> **STATED EXERCISE**
Rewrite every line of the entries below with "common name" changed to "vernacular name", leaving everything else the same.

> **PROVIDED DATA**

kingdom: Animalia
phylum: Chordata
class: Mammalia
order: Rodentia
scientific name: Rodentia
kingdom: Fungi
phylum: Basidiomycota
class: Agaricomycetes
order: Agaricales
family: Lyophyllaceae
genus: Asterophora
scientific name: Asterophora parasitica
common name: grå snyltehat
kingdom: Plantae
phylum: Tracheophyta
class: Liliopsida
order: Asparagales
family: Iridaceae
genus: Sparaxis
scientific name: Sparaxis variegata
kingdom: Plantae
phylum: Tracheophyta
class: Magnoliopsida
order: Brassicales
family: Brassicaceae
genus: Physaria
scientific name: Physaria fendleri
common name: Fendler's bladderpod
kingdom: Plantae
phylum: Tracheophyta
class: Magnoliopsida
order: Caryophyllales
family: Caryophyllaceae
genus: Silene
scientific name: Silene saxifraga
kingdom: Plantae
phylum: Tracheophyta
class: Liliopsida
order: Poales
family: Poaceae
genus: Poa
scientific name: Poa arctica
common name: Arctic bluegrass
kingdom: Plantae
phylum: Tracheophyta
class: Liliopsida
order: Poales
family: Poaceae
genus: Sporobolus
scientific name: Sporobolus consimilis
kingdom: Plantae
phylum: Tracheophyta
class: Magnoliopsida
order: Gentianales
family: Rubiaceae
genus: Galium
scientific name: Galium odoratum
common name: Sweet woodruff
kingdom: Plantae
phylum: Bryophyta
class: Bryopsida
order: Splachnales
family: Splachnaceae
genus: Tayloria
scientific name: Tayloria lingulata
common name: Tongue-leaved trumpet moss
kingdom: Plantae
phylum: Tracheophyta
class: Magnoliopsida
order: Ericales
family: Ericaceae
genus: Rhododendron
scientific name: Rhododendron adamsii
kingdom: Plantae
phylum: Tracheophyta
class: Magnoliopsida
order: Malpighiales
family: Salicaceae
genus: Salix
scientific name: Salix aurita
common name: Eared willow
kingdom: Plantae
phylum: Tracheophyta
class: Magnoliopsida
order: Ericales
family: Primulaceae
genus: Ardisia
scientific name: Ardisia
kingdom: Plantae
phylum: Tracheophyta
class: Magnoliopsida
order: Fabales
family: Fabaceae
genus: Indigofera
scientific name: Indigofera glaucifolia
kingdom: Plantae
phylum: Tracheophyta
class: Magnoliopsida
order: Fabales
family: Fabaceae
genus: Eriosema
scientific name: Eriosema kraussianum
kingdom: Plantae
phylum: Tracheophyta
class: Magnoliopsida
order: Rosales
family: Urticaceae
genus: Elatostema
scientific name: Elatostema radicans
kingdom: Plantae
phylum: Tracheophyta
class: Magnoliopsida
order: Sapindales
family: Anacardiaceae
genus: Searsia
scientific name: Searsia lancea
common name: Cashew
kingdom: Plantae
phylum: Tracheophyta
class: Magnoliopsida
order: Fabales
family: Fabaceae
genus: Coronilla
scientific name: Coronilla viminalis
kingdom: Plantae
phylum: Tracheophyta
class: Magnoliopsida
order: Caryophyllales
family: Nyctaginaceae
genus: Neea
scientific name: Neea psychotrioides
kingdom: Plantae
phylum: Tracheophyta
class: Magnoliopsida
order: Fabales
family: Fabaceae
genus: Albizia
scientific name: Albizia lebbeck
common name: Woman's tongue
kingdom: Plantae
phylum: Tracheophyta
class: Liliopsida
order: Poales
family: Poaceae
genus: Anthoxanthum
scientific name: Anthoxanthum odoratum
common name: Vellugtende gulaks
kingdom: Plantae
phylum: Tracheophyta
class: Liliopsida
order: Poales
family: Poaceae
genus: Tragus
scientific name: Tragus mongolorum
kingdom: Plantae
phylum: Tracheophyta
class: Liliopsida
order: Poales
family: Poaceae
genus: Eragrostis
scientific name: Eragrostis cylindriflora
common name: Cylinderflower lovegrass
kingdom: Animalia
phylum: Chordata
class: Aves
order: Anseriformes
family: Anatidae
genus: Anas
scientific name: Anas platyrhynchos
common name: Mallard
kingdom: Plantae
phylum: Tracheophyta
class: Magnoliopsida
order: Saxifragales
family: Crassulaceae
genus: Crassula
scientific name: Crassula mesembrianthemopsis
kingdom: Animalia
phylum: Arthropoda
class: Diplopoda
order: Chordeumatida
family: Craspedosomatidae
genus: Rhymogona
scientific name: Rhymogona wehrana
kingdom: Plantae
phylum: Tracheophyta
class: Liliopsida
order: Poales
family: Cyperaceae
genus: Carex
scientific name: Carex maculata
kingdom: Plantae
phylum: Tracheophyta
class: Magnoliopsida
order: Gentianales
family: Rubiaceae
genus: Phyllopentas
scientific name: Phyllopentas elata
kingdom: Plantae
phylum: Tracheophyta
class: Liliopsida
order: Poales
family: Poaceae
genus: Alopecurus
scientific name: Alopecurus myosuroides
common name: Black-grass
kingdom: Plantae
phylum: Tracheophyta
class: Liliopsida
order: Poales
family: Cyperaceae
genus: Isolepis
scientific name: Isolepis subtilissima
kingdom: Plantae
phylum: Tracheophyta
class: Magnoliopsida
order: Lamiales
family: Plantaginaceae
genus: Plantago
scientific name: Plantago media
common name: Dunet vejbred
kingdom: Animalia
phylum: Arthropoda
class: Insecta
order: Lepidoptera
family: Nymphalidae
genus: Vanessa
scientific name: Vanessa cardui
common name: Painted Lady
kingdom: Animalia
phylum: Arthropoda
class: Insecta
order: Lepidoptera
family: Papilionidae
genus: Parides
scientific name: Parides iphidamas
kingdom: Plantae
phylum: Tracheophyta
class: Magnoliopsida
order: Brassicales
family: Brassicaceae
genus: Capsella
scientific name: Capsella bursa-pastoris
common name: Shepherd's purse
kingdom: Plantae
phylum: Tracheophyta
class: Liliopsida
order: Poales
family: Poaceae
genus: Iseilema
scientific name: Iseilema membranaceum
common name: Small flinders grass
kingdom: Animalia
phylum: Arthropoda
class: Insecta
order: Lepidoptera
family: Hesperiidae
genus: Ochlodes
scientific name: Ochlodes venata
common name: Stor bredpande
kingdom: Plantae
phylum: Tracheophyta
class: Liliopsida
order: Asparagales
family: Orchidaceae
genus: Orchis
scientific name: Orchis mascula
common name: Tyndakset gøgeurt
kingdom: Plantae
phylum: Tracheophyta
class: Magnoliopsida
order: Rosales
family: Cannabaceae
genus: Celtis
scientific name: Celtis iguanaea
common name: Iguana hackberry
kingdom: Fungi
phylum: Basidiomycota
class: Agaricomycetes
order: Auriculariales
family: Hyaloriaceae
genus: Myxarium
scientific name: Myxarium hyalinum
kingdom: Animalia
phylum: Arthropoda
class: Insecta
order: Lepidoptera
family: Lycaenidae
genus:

> **WRITTEN RESPONSE**
kingdom: Animalia
phylum: Chordata
class: Mammalia
order: Rodentia
scientific name: Rodentia
kingdom: Fungi
phylum: Basidiomycota
class: Agaricomycetes
order: Agaricales
family: Lyophyllaceae
genus: Asterophora
scientific name: Asterophora parasitica
vernacular name: grå snyltehat
kingdom: Plantae
phylum: Tracheophyta
class: Liliopsida
order: Asparagales
family: Iridaceae
genus: Sparaxis
scientific name: Sparaxis variegata
kingdom: Plantae
phylum: Tracheophyta
class: Magnoliopsida
order: Brassicales
family: Brassicaceae
genus: Physaria
scientific name: Physaria fendleri
vernacular name: Fendler's bladderpod
kingdom: Plantae
phylum: Tracheophyta
class: Magnoliopsida
order: Caryophyllales
family: Caryophyllaceae
genus: Silene
scientific name: Silene saxifraga
kingdom: Plantae
phylum: Tracheophyta
class: Liliopsida
order: Poales
family: Poaceae
genus: Poa
scientific name: Poa arctica
vernacular name: Arctic bluegrass
kingdom: Plantae
phylum: Tracheophyta
class: Liliopsida
order: Poales
family: Poaceae
genus: Sporobolus
scientific name: Sporobolus consimilis
kingdom: Plantae
phylum: Tracheophyta
class: Magnoliopsida
order: Gentianales
family: Rubiaceae
genus: Galium
scientific name: Galium odoratum
vernacular name: Sweet woodruff
kingdom: Plantae
phylum: Bryophyta
class: Bryopsida
order: Splachnales
family: Splachnaceae
genus: Tayloria
scientific name: Tayloria lingulata
vernacular name: Tongue-leaved trumpet moss
kingdom: Plantae
phylum: Tracheophyta
class: Magnoliopsida
order: Ericales
family: Ericaceae
genus: Rhododendron
scientific name: Rhododendron adamsii
kingdom: Plantae
phylum: Tracheophyta
class: Magnoliopsida
order: Malpighiales
family: Salicaceae
genus: Salix
scientific name: Salix aurita
vernacular name: Eared willow
kingdom: Plantae
phylum: Tracheophyta
class: Magnoliopsida
order: Ericales
family: Primulaceae
genus: Ardisia
scientific name: Ardisia
kingdom: Plantae
phylum: Tracheophyta
class: Magnoliopsida
order: Fabales
family: Fabaceae
genus: Indigofera
scientific name: Indigofera glaucifolia
kingdom: Plantae
phylum: Tracheophyta
class: Magnoliopsida
order: Fabales
family: Fabaceae
genus: Eriosema
scientific name: Eriosema kraussianum
kingdom: Plantae
phylum: Tracheophyta
class: Magnoliopsida
order: Rosales
family: Urticaceae
genus: Elatostema
scientific name: Elatostema radicans
kingdom: Plantae
phylum: Tracheophyta
class: Magnoliopsida
order: Sapindales
family: Anacardiaceae
genus: Searsia
scientific name: Searsia lancea
vernacular name: Cashew
kingdom: Plantae
phylum: Tracheophyta
class: Magnoliopsida
order: Fabales
family: Fabaceae
genus: Coronilla
scientific name: Coronilla viminalis
kingdom: Plantae
phylum: Tracheophyta
class: Magnoliopsida
order: Caryophyllales
family: Nyctaginaceae
genus: Neea
scientific name: Neea psychotrioides
kingdom: Plantae
phylum: Tracheophyta
class: Magnoliopsida
order: Fabales
family: Fabaceae
genus: Albizia
scientific name: Albizia lebbeck
vernacular name: Woman's tongue
kingdom: Plantae
phylum: Tracheophyta
class: Liliopsida
order: Poales
family: Poaceae
genus: Anthoxanthum
scientific name: Anthoxanthum odoratum
vernacular name: Vellugtende gulaks
kingdom: Plantae
phylum: Tracheophyta
class: Liliopsida
order: Poales
family: Poaceae
genus: Tragus
scientific name: Tragus mongolorum
kingdom: Plantae
phylum: Tracheophyta
class: Liliopsida
order: Poales
family: Poaceae
genus: Eragrostis
scientific name: Eragrostis cylindriflora
vernacular name: Cylinderflower lovegrass
kingdom: Animalia
phylum: Chordata
class: Aves
order: Anseriformes
family: Anatidae
genus: Anas
scientific name: Anas platyrhynchos
vernacular name: Mallard
kingdom: Plantae
phylum: Tracheophyta
class: Magnoliopsida
order: Saxifragales
family: Crassulaceae
genus: Crassula
scientific name: Crassula mesembrianthemopsis
kingdom: Animalia
phylum: Arthropoda
class: Diplopoda
order: Chordeumatida
family: Craspedosomatidae
genus: Rhymogona
scientific name: Rhymogona wehrana
kingdom: Plantae
phylum: Tracheophyta
class: Liliopsida
order: Poales
family: Cyperaceae
genus: Carex
scientific name: Carex maculata
kingdom: Plantae
phylum: Tracheophyta
class: Magnoliopsida
order: Gentianales
family: Rubiaceae
genus: Phyllopentas
scientific name: Phyllopentas elata
kingdom: Plantae
phylum: Tracheophyta
class: Liliopsida
order: Poales
family: Poaceae
genus: Alopecurus
scientific name: Alopecurus myosuroides
vernacular name: Black-grass
kingdom: Plantae
phylum: Tracheophyta
class: Liliopsida
order: Poales
family: Cyperaceae
genus: Isolepis
scientific name: Isolepis subtilissima
kingdom: Plantae
phylum: Tracheophyta
class: Magnoliopsida
order: Lamiales
family: Plantaginaceae
genus: Plantago
scientific name: Plantago media
vernacular name: Dunet vejbred
kingdom: Animalia
phylum: Arthropoda
class: Insecta
order: Lepidoptera
family: Nymphalidae
genus: Vanessa
scientific name: Vanessa cardui
vernacular name: Painted Lady
kingdom: Animalia
phylum: Arthropoda
class: Insecta
order: Lepidoptera
family: Papilionidae
genus: Parides
scientific name: Parides iphidamas
kingdom: Plantae
phylum: Tracheophyta
class: Magnoliopsida
order: Brassicales
family: Brassicaceae
genus: Capsella
scientific name: Capsella bursa-pastoris
vernacular name: Shepherd's purse
kingdom: Plantae
phylum: Tracheophyta
class: Liliopsida
order: Poales
family: Poaceae
genus: Iseilema
scientific name: Iseilema membranaceum
vernacular name: Small flinders grass
kingdom: Animalia
phylum: Arthropoda
class: Insecta
order: Lepidoptera
family: Hesperiidae
genus: Ochlodes
scientific name: Ochlodes venata
vernacular name: Stor bredpande
kingdom: Plantae
phylum: Tracheophyta
class: Liliopsida
order: Asparagales
family: Orchidaceae
genus: Orchis
scientific name: Orchis mascula
vernacular name: Tyndakset gøgeurt
kingdom: Plantae
phylum: Tracheophyta
class: Magnoliopsida
order: Rosales
family: Cannabaceae
genus: Celtis
scientific name: Celtis iguanaea
vernacular name: Iguana hackberry
kingdom: Fungi
phylum: Basidiomycota
class: Agaricomycetes
order: Auriculariales
family: Hyaloriaceae
genus: Myxarium
scientific name: Myxarium hyalinum
kingdom: Animalia
phylum: Arthropoda
class: Insecta
order: Lepidoptera
family: Lycaenidae
genus:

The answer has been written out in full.